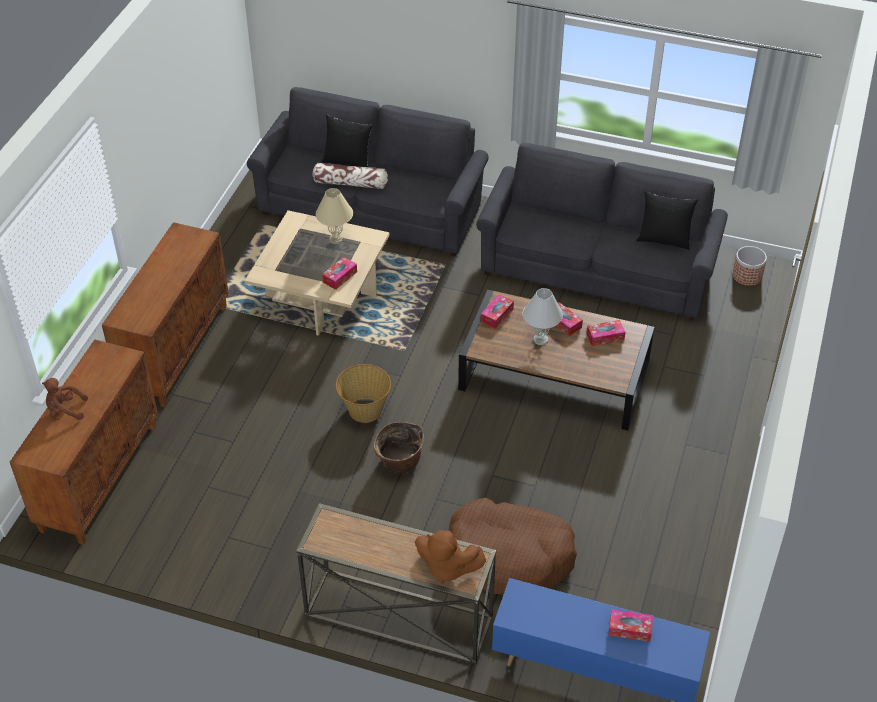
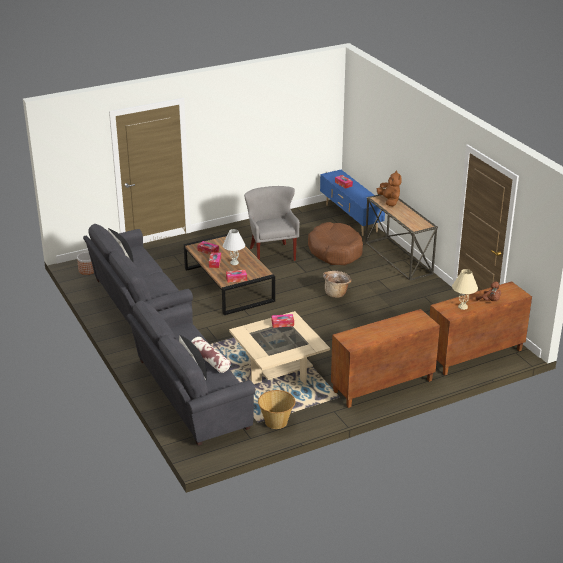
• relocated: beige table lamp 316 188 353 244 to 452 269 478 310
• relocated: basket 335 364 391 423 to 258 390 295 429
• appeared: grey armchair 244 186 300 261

··········

● **AIM OF THE TASK**
Set down the material above word for word and skip its pictures.

● **SOLUTION FOR THIS PROBLEM**
• relocated: beige table lamp 316 188 353 244 to 452 269 478 310
• relocated: basket 335 364 391 423 to 258 390 295 429
• appeared: grey armchair 244 186 300 261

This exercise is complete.